__Task requirements__:
a) From the Stepantsminda travel article, reproduce the stretch from "Getting to the" through "traditional sheepskin hats." word for word.
b) According to the Stepantsminda travel article, how long is the road trip from Tbilisi along the Georgian Military Highway?
c) Write the next part of the Stepantsminda travel article, picking up after its final sentence.

__Passage shown__:

+ + + + + + +

Stepantsminda: The Rugged Georgian Town with a Striking Brutalist Hotel

Stepantsminda: The Rugged Georgian Town with a Striking Brutalist Hotel

In Stepantsminda, retro cable cars, crashing waterfalls and the Caucuses’ diverse cuisine are best bookended with sauna sessions at a newly refurbished hotel housed in a Soviet-era sanatorium

Where?

Stepantsminda, Georgia.

Why now?

Whether February’s avalanche of red roses and heart-shaped baked
goods makes you want to run for the hills or ride off with your
beloved into the (wildly remote) sunset, Stepantsminda provides.
Getting to the townlet – known locally as Kazbegi – in Georgia’s
mountainous north-east, from the capital, Tbilisi, is half the fun. The three-hour road
trip along the Georgian Military Highway takes in Ananuri’s domed
1689-built Church of the Virgin, emerald-green rivers and
reservoirs, cattle and sheep pastures, the vast Treaty of
Georgievsk Monument – its bold tile mural contrasting brilliantly
with the surrounding snowy peaks – and the odd roadside stand
selling traditional sheepskin hats.

Book now and you’ll be among the first to enjoy the newly
refurbished Rooms
Hotel Kazbegi
, a reinvented mountain bolthole housed in a
former sanatorium that had lain abandoned for decades prior to its
2012 transformation. Think Soho House minus the “look at me”,
Gstaad minus the sky-high prices, and Soviet brutalist architecture
minus the communism.

+ + + + + + +

__Information supplied__:
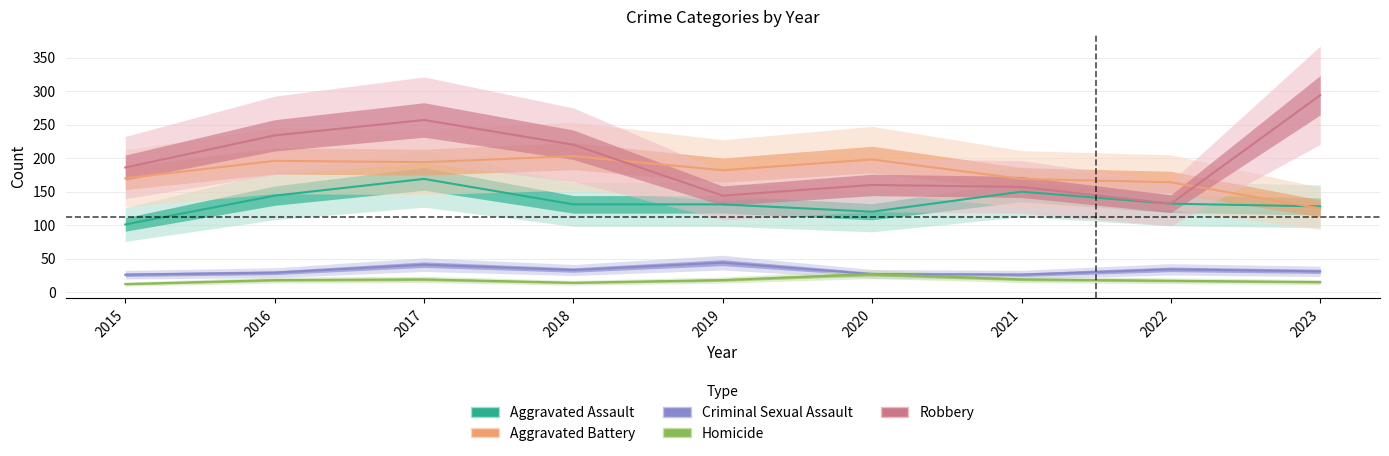

Reading left to right, transcribe all the data shown in this chart.

Aggravated Assault: 2015=101	2016=144	2017=169	2018=131	2019=131	2020=120	2021=150	2022=132	2023=128
Aggravated Battery: 2015=170	2016=196	2017=194	2018=203	2019=182	2020=198	2021=169	2022=164	2023=125
Criminal Sexual Assault: 2015=26	2016=29	2017=41	2018=33	2019=44	2020=27	2021=26	2022=34	2023=31
Homicide: 2015=12	2016=18	2017=19	2018=14	2019=18	2020=27	2021=19	2022=17	2023=15
Robbery: 2015=186	2016=234	2017=257	2018=220	2019=144	2020=160	2021=157	2022=132	2023=294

+ + + + + + +

__Answers to the problems__:
a)
Getting to the townlet – known locally as Kazbegi – in Georgia’s
mountainous north-east, from the capital, Tbilisi, is half the fun. The three-hour road
trip along the Georgian Military Highway takes in Ananuri’s domed
1689-built Church of the Virgin, emerald-green rivers and
reservoirs, cattle and sheep pastures, the vast Treaty of
Georgievsk Monument – its bold tile mural contrasting brilliantly
with the surrounding snowy peaks – and the odd roadside stand
selling traditional sheepskin hats.

b) Three hours.

c)
Rooms Hotel Kazbegi, Georgia
 Rooms Kazbegi, Stepantsminda, Georgia

Mountain views from Rooms Hotel Kazbegi. | Photo credit: Ana
Gabashvili / Design Hotels

Don’t miss

Make time around skiing, hiking or horse riding to visit the
Easter Island-esque Stone Heads of Sno, a collection of sculptures
hand-carved from massive slabs of granite by local artist Merab
Piranishvili; the 14th-century Gergeti Church, in the shadow of the
5,034m-tall Mount Kazbek; and the thundering Gveleti Waterfall, from where eagles, hawks and
Griffon vultures swoop across the valley.

Where to stay?

The 155-key, Adjara Arch-designed Rooms
Hotel Kazbegi
, whose breakfast spread is as epic as the views
through the floor-to-ceiling windows and whose pine-clad wellness
area – all vintage ski posters and Caucasus-facing poolside lounge
chairs – takes mindful R&R to new heights.

Where to go for dinner?

For refined Georgian-meets-international cuisine made with
ingredients sourced from local growers and farmers, the hotel
restaurant can’t be beaten. The honey cake dessert is
worth a visit in itself.

Restaurant at Rooms Hotel Kazbegi
A suite at Rooms Hotel Kazbegi

Dining at Rooms Kazbegi, left, and a mountain-view room.|
Photo credit: Ana Gabashvili / Design Hotels

And for a drink?

Georgians were experts in natural wine long before it started
appearing on London menus. Get to grips with the country’s
indigenous grape varieties on a tour and tasting at Stepantsminda’s
Winery Khareba.

Who to take with you?

Your secret lover. Chances of you bumping into anyone you know
in a lift queue or on a riverside walk around here? Low to
zero.

Essentials to pack

Your phone, loaded with the Night Sky app, designed by indie studio iCandi. With
no light pollution, this is a perfect place for star-gazing, and
the tech will assist you in telling your stars from your
satellites.

How to get there

Fly from London to Tbilisi via Munich, then either rent a car or
take a taxi (shared or private) or bus for the awe-inspiring
three-hour ascent to Stepantsminda.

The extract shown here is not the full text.